The Lahore Chamber of Commerce and Industry (LCCI) has urged the government to restore zero-rating regime for five export sectors as it has caused unrest among the businessmen. LCCI President Almas Hyder, Senior Vice President Khawaja Shahzad Nasir and Vice President Faheem Ur Rehman Saigal said that export revenues will also be affected by the withdrawal of this zero rated facility and this will potentially create a balance of payment crisis for the economy.
They said that the government should introduce an automatic and efficient system of Refund Payments whereby 75 percent of the refunds should be paid through the Bank upon the issuance of the attested copy of Bill of Lading while the remaining 25 percent of refunds should be paid through the banks against the export proceeds after 30 days.
They said that government has announced the withdrawal of SRO 1125 under which five exports oriented sectors are exempted from sales tax and its withdrawal will add burden to the government exchequer besides hitting the national exports badly.
The LCCI office-bearers were of the view that announcement made in the Federal Budget Speech 2019-20 has created unrest amongst the exporters who are working in difficult circumstances but making their all out efforts to bring much-needed foreign exchange in the country. Withdrawal will squeeze the working capital of the industry and dry out liquidity from the market, they said.
They suggested that instead of opting illogical measures of withdrawal of zero-rated facility, government should devise such a proper mechanism that can lead export-led growth.
"Textiles, leather, carpets, surgical instruments and sports goods as major part of exports is associated with these sectors", they said and added that five-zero rating sectors are documented and contributing around 70 percent of total exports and 50 percent in employment", they said and added that withdrawal of zero-rated facility will throw these sectors in disaster.

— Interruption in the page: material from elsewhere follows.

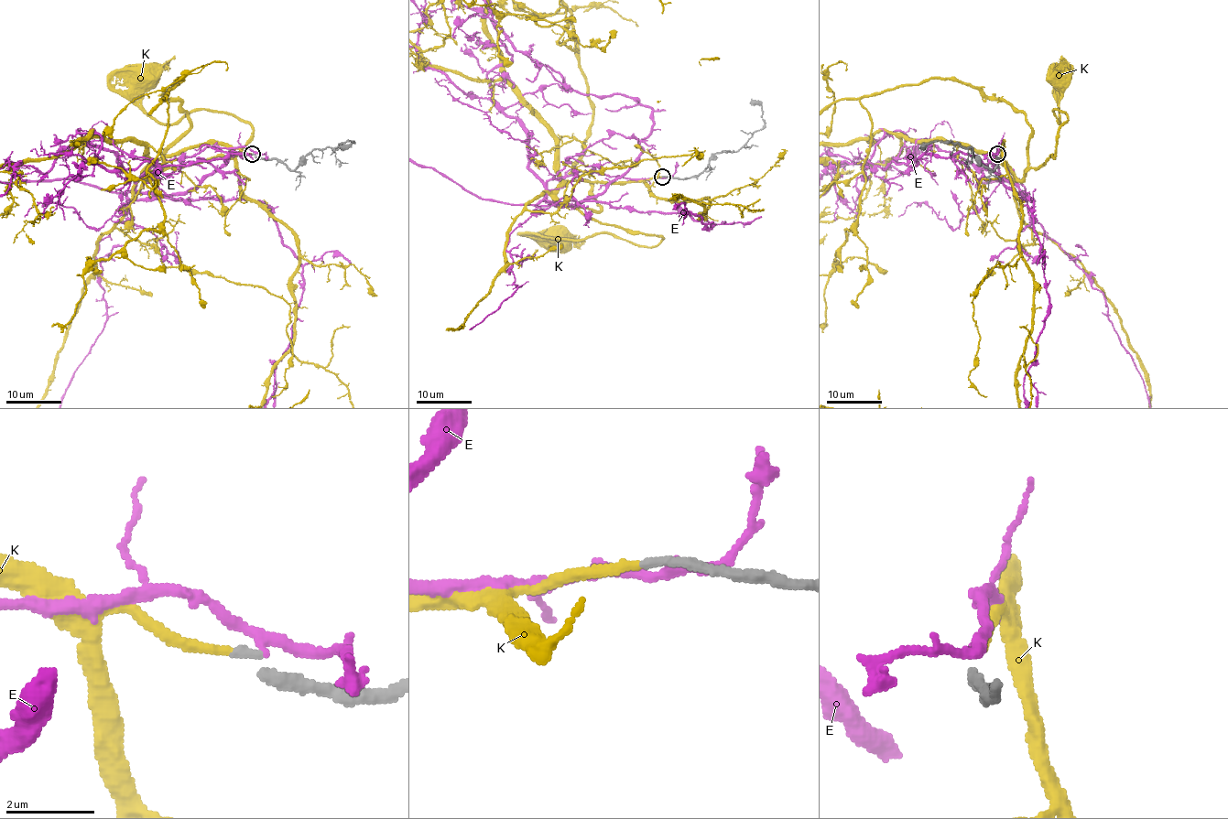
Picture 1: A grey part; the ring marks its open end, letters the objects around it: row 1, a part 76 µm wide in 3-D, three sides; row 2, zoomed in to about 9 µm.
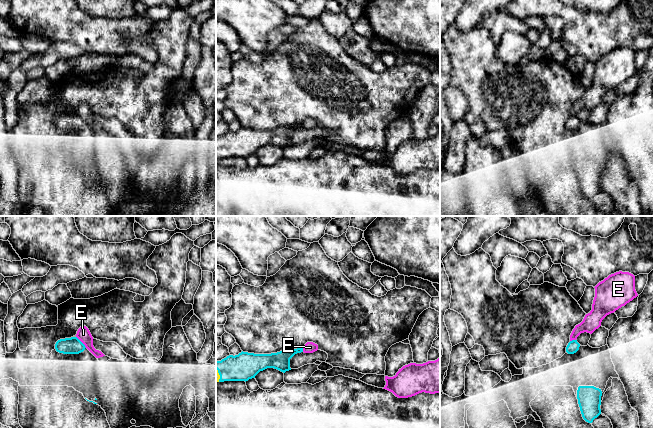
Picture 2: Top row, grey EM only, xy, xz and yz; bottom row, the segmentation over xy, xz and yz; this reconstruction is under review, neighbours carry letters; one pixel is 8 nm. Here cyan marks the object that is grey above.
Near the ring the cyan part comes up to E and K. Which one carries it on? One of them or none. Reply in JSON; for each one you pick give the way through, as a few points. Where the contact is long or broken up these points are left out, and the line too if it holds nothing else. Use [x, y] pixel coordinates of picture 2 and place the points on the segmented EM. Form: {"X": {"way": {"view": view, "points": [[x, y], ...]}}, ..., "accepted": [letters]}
{"K": {"way": {"view": "xz", "points": [[244, 366], [223, 370], [219, 374], [216, 376]]}}, "accepted": ["K"]}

The LCCI office-bearers said that exports of the country are already at a crucial stage because of poor ranking in ease of doing business, high input cost and a large number of duties and taxes. They said that any step in wrong direction like discontinuation of zero-rating regime will pose immense economic challenges.
They said that continuation of zero-rating facility for the export-oriented sectors would go a long way and help promote country's exports and would also boost the trust of not only local businessmen but would also give a very good message to the foreign investors. They said that zero-rating facility would also bring down the industrial cost of doing business and Pakistani products would be able to win their due share in the international market.
The LCCI office-bearers said that country cannot afford to lose international export market therefore government should continue zero rating facility for the export-oriented industry in the larger interest of the economy.
Pakistan Tanners Association (PTA) Chairman Agha Saiddain also criticized the government decision regarding withdrawal of zero rating facility. Commenting on this step taken in the federal budget 2019-20 said that withdrawal of zero rating facility in the budget has disappointed the exporters. "We feel the budget was prepared at the IMF Headquarters" he said.
Despite our strong argument to continue zero rating regime, they dictated like dictators of imperialist era and discontinued it to promote corruption, he said. We expect that about 40 percent factories would be closed down while exports are likely to show sharp decline, he added.
Agha Saiddain said that the government should withdraw these harsh measures to save our country from economic collapse. The budget is instrument of destruction of our country and all stakeholders should lodge strong protest to the government. He said that Pakistan Tanners Association will support any kind of strike call and to bring our workers on roads.